***** Text

The Age Old limit – Commuting distance                

It has been said that the average upper limit of commuting has been the same since the dawn of daily work schedules; 1.5 hours a day. While that meant a walking limit of a few miles for thousands of years, the ongoing evolution of transportation innovations have continued to expand that distance between home and workplace to an average of over 17 miles, leading to the creation of the American suburbs post-World War II. Now automated transport stands to reshape that landscape even further as self-driving vehicles, makes feasible even longer commuter distances, greatly widening the geographical radius of housing available to commuting workers.

Why do we live this way – Reevaluating our homes

With the increase in feasible distance to work centers, new options open up to homeowners, particularly those who, having been forced to shelter inside them 24 hours a day are now discovering just how dissatisfied they are with their current accommodations. Suddenly those in multi-room monstrosities begin to understand how isolating the design is, while those with little natural light or poor air circulation feel a drain on their mood, and others with limited space begin questioning why exactly do they have whole rooms dedicated to functions they rarely use and could be using for something else now. Others still begin to realize that a large interior space means little in an event such as the current crisis, when their exterior space is so small that they can’t even open a window without exposing themselves to quarantine breaking threats, much less actually go outside.

**********
***** Entries provided

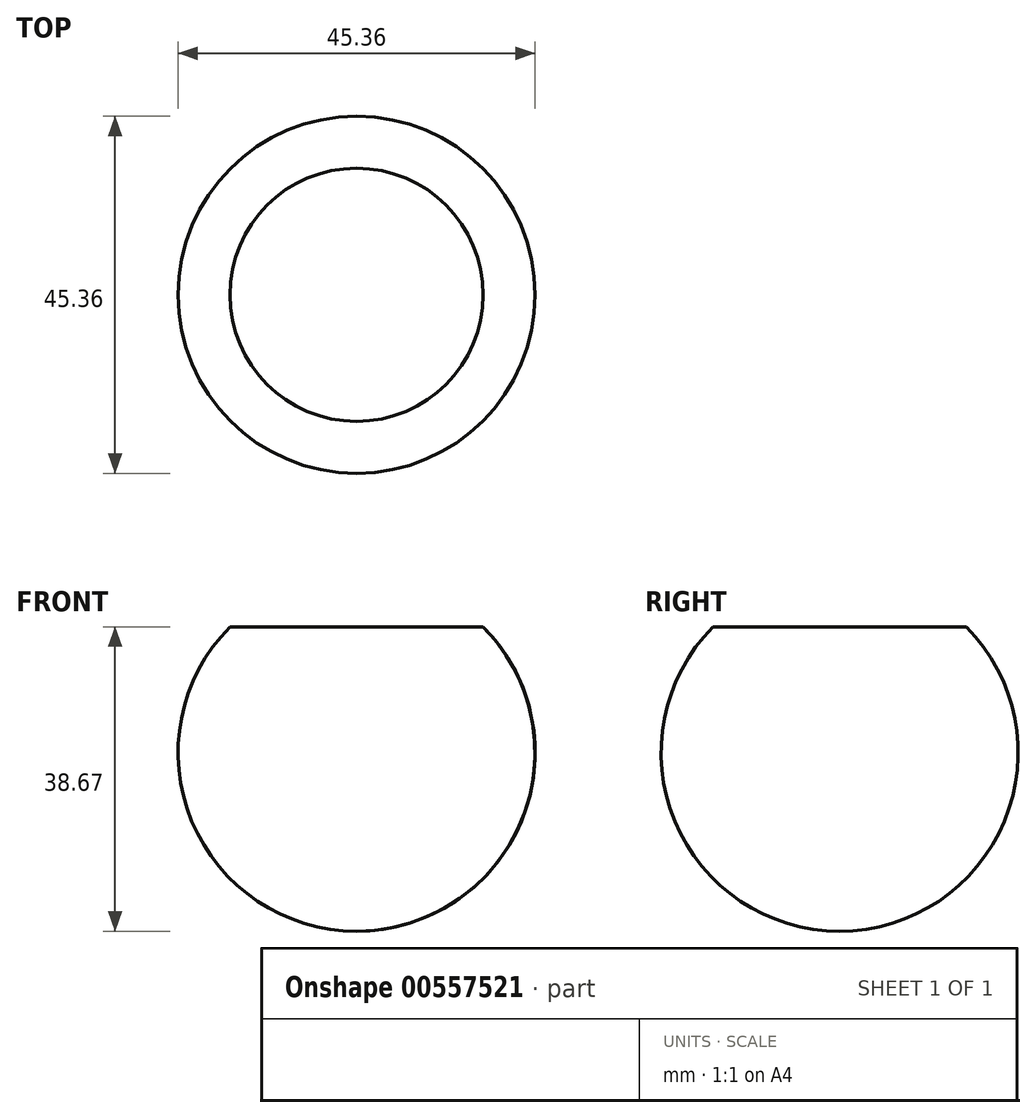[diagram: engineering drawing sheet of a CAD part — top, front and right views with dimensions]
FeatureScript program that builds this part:
annotation { "Feature Type Name" : "Feature", "Feature Type Description" : "" }
export const myFeature = defineFeature(function(context is Context, id is Id, definition is map)
    precondition{}
    {
        {
            var Q0;
            Q0=qCreatedBy(makeId("Front.planeOp"),FACE);
            var sketch = newSketch(context, id + "F0", { "sketchPlane" : qUnion([Q0])});
            skArc(sketch, "E0", {"start": v(0, -22.68) * mm, "mid": v(22.68, 0) * mm, "end": v(0, 22.68) * mm});
            skLineSegment(sketch, "E1", {"start": v(0, 22.68) * mm, "end": v(0, -22.68) * mm});
            skLineSegment(sketch, "E2", {"start": v(0, 36.12) * mm, "end": v(0, -34.64) * mm, "construction": true});
            skSolve(sketch);
        }
        {
            var Q0;
            Q0 = qSketchRegion(id + "F0", true);
            var Q1;
            Q1=sQuery(id+"F0.wireOp",EDGE,"E2");
            revolve(context, id + "F1", {"entities" : qUnion([Q0]), "axis" : qUnion([Q1]), "revolveType" : RevolveType.FULL});
        }
        {
            var Q0;
            Q0=qCreatedBy(makeId("Front.planeOp"),FACE);
            var sketch = newSketch(context, id + "F2", { "sketchPlane" : qUnion([Q0])});
            skLineSegment(sketch, "E3.bottom", {"start": v(-22.35, 29.9) * mm, "end": v(22.94, 29.9) * mm});
            skLineSegment(sketch, "E3.top", {"start": v(-22.35, 15.99) * mm, "end": v(22.94, 15.99) * mm});
            skLineSegment(sketch, "E3.left", {"start": v(-22.35, 29.9) * mm, "end": v(-22.35, 15.99) * mm});
            skLineSegment(sketch, "E3.right", {"start": v(22.94, 29.9) * mm, "end": v(22.94, 15.99) * mm});
            skSolve(sketch);
        }
        {
            var Q0;
            Q0 = qSketchRegion(id + "F2", true);
            extrude(context, id + "F3", {"entities" : qUnion([Q0]), "operationType" : NewBodyOperationType.REMOVE, "endBound" : BoundingType.SYMMETRIC, "depth" : 50 * mm, "offsetDistance" : 25 * mm});
        }
    });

**********

What this exercise asks:
1. According to the commuting text, what average distance between home and workplace have transportation innovations now reached?
2. Please write out the part of the commuting text starting with "It has been" and going on through "to commuting workers.".
3. Extend the text on commuting and homes with the next part, picking up after its last sentence.

Results of the exercise:
1. An average of over 17 miles.

2.
It has been said that the average upper limit of commuting has been the same since the dawn of daily work schedules; 1.5 hours a day. While that meant a walking limit of a few miles for thousands of years, the ongoing evolution of transportation innovations have continued to expand that distance between home and workplace to an average of over 17 miles, leading to the creation of the American suburbs post-World War II. Now automated transport stands to reshape that landscape even further as self-driving vehicles, makes feasible even longer commuter distances, greatly widening the geographical radius of housing available to commuting workers.

3.
There has been much vocalized desire to see the old trend of McMansions, large poorly designed multi-room homes with little yard space, come to an end. Not only are these homes too expensive for their build-quality, they rarely consider how people actually use the space in their home when they are living there full-time. While there is some movement towards the emerging McModerns that addresses some of the issues of light and design, many available homes still fail to fully satisfy the habits and standards of family living, schooling, and working from home.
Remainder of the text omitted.